**ABOUT THIS TASK:** Leave out the pictures and restate exactly, and only, the lines from the one that contains "thermophysicalModels" through the final line of the material below.

....................

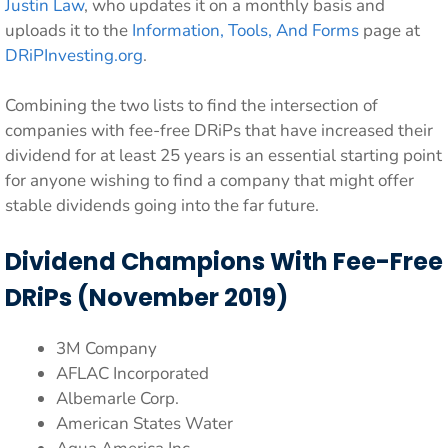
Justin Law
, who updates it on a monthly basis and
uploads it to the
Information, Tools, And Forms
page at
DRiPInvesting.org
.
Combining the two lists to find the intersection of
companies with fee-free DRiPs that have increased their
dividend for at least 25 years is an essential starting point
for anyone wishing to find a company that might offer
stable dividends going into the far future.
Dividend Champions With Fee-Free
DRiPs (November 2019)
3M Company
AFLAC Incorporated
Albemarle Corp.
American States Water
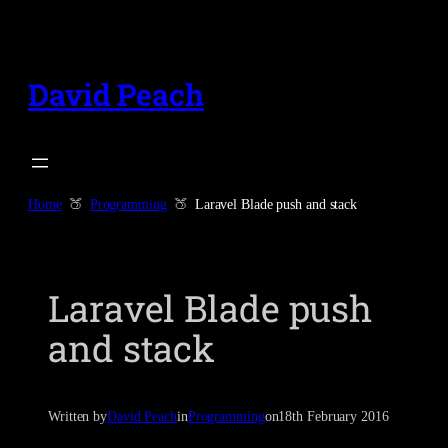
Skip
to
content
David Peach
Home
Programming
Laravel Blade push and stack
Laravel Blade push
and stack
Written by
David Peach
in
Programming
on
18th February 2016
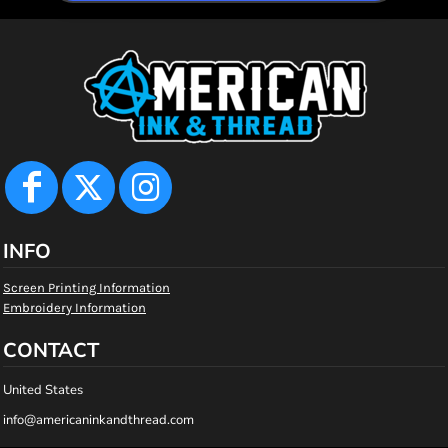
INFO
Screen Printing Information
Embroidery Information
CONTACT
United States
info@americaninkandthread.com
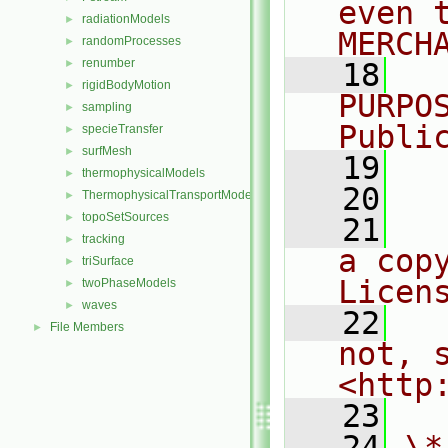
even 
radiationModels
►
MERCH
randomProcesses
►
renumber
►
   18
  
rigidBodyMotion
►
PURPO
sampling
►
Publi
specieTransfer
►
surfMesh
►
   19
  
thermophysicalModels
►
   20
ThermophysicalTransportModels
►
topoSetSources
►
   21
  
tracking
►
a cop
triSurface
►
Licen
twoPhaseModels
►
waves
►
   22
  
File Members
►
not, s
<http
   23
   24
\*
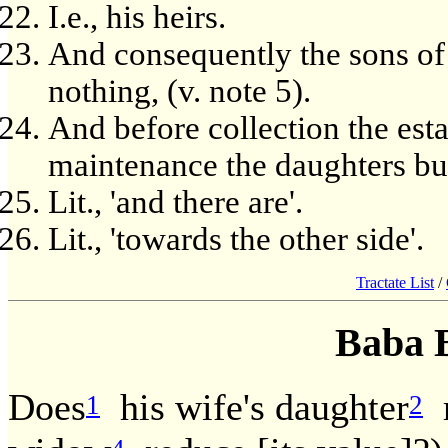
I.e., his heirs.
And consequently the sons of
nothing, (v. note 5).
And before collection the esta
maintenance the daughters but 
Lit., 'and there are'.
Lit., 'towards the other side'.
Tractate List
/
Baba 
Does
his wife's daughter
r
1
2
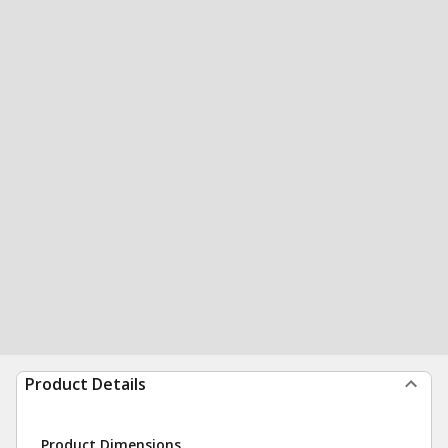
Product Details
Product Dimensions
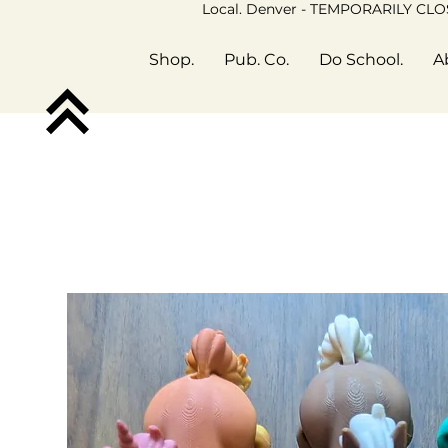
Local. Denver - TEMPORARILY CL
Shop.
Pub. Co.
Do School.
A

....................

**TASK RESPONSE:**
thermophysicalModels
►
   20
ThermophysicalTransportModels
►
topoSetSources
►
   21
  
tracking
►
a cop
triSurface
►
Licen
twoPhaseModels
►
waves
►
   22
  
File Members
►
not, s
<http
   23
   24
\*
I.e., his heirs.
And consequently the sons of
nothing, (v. note 5).
And before collection the esta
maintenance the daughters but 
Lit., 'and there are'.
Lit., 'towards the other side'.
Tractate List
/
Baba 
Does
his wife's daughter
r
1
2
Product Details
Product Dimensions
Local. Denver - TEMPORARILY CL
Shop.
Pub. Co.
Do School.
A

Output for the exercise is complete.